Algunas páginas ya estaban despegadas del lomo, otras tenían las esquinas dobladas; anotaciones cubrían casi todos los márgenes (si no todos), y muchas palabras habían sido señaladas con marcador o bolígrafo, y flechas guiaban a otros versículos. Pasó las hojas en busca del libro de Salmos y le preguntó si no quería que leyeran uno juntos.

Erin se humedeció los labios.

—Pero si mi familia se entera...

—No te meteré en problemas, Erin —le prometió Alec, sin parpadear.

Y cuando la chica sujetó en sus manos la Biblia, en el libro de Salmos, descubrió que había escrito el nombre de Erin al lado de cada versículo que ella mencionó que era su favorito. Casi en cada margen se repetía la frase "haz humilde mi corazón, Señor".

—Pero no es bueno que estemos solos en...

Alec la tomó de la mano. Erin se giró hacia él y vio en sus ojos celestes, del mismo tono que el jersey que usaba, que estaba suplicándole mentalmente que se quedase.

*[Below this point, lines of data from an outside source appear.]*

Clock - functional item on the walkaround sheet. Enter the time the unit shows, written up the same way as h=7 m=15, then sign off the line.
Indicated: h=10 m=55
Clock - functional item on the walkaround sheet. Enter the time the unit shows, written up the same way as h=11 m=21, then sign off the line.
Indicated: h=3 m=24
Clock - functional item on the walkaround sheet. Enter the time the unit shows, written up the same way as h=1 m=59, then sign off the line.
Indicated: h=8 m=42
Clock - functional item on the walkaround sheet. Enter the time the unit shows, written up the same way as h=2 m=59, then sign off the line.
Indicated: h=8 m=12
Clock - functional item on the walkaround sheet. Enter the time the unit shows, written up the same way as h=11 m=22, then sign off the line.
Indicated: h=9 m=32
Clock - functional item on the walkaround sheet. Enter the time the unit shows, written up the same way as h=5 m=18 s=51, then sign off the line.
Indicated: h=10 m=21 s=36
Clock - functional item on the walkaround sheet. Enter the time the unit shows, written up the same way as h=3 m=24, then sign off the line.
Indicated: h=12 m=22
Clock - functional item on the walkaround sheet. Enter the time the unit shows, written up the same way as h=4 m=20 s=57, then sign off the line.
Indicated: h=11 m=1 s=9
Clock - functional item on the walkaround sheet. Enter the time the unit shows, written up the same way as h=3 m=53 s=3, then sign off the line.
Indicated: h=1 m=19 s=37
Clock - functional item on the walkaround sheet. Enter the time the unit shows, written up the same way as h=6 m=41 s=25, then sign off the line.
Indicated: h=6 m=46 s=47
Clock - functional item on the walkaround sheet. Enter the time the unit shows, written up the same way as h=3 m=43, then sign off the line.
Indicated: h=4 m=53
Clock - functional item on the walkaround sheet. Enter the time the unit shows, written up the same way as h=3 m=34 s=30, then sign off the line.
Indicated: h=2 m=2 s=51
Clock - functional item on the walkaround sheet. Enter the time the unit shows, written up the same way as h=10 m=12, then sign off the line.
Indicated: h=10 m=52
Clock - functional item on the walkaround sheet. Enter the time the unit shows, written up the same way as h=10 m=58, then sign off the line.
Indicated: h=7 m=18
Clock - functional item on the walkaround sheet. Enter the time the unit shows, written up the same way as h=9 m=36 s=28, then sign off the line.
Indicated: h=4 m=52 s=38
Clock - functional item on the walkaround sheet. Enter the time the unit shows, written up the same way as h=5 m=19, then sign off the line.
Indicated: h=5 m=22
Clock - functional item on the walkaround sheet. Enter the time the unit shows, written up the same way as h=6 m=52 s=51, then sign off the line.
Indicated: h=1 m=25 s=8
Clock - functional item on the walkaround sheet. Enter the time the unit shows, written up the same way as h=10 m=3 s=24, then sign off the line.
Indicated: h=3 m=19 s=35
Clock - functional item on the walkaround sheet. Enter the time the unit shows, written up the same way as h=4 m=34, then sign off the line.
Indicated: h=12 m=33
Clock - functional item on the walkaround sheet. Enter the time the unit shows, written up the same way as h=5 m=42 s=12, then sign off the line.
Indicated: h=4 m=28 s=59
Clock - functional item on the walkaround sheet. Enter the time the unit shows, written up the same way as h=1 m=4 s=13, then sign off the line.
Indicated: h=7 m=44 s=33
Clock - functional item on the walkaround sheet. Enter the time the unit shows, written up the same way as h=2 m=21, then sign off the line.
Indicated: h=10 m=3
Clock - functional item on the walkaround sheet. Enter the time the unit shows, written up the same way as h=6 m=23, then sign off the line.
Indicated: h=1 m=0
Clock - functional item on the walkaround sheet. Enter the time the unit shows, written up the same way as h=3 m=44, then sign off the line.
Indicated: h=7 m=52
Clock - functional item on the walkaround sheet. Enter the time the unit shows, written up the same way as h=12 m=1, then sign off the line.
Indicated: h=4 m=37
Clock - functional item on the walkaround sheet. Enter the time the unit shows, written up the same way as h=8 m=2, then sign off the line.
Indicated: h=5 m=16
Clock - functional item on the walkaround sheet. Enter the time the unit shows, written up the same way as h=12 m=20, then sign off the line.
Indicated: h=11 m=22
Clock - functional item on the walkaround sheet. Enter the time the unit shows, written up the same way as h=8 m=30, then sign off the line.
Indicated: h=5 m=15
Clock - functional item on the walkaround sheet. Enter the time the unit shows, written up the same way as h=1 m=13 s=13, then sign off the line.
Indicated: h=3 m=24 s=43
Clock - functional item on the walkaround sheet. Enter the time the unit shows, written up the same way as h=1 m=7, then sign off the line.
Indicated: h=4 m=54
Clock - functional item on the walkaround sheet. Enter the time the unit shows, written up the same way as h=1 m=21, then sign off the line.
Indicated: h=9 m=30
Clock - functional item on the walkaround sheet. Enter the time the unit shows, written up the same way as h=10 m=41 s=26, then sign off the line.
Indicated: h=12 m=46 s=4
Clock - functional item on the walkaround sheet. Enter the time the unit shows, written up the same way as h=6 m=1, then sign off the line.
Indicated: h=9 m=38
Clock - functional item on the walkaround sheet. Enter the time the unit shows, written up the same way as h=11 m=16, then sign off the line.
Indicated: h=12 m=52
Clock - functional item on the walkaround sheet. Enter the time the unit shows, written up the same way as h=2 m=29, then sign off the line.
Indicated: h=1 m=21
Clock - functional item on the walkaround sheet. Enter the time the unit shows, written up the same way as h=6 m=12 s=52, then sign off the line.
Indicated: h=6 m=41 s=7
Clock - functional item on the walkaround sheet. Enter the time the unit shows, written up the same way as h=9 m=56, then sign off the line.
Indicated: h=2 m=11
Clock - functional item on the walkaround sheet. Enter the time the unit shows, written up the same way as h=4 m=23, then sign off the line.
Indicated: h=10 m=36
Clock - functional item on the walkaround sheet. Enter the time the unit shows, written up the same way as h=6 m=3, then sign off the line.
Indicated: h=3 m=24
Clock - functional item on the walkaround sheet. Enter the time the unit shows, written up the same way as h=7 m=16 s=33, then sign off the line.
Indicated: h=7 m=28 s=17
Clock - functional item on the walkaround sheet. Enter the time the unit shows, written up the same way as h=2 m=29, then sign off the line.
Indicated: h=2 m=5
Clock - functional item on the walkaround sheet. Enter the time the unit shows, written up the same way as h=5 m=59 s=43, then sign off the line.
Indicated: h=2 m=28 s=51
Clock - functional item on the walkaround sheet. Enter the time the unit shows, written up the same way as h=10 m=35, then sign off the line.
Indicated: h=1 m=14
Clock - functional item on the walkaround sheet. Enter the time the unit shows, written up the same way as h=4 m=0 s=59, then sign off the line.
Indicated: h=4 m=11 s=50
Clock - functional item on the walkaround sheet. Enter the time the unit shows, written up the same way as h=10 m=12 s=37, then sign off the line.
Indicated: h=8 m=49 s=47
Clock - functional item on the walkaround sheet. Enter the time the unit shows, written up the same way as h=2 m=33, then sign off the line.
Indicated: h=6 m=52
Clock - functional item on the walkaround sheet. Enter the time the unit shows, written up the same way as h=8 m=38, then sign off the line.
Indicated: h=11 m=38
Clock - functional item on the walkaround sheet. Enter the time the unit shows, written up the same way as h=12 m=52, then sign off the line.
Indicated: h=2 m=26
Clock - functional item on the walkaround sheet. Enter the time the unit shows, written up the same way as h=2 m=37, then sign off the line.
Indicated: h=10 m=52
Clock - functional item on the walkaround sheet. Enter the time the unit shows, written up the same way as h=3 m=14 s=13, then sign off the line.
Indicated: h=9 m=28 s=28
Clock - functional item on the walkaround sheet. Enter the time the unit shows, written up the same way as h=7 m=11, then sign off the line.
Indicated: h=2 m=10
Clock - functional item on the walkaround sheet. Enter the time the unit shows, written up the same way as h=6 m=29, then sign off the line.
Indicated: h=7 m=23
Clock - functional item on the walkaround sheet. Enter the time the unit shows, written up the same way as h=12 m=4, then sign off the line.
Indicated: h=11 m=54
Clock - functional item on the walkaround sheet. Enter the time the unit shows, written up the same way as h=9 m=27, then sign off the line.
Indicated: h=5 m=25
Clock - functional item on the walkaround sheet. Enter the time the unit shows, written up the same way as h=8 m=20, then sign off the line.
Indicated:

—Casi no hemos tenido tiempo juntos —murmuró; tragó saliva para continuar—. Solo diez minutos, Erin. Por favor.

Y a pesar de que podrían ser interrumpidos en cualquier momento, Erin se sentó en el suelo, sobre la alfombra que asomaba bajo la cama, y Alec se acomodó a la orilla del colchón. Fue la primera vez que leyeron un salmo juntos.

Le tendió su Biblia a Erin, con cuidado de no rozarla, y ella la sostuvo mientras leía el Salmo 122. Alec tenía subrayados los versículos del seis al nueve, y el primero. Tras una primera leída, la chica repasó con la mirada lo que había leído y musitó que soñaba con algún día ir a la iglesia.

—Me gusta este versículo.

Señaló el nueve.

—A mí también.

—Es irónico —musitó Erin, sin mirarle— que a veces el amor a Dios te hace amar a tus enemigos.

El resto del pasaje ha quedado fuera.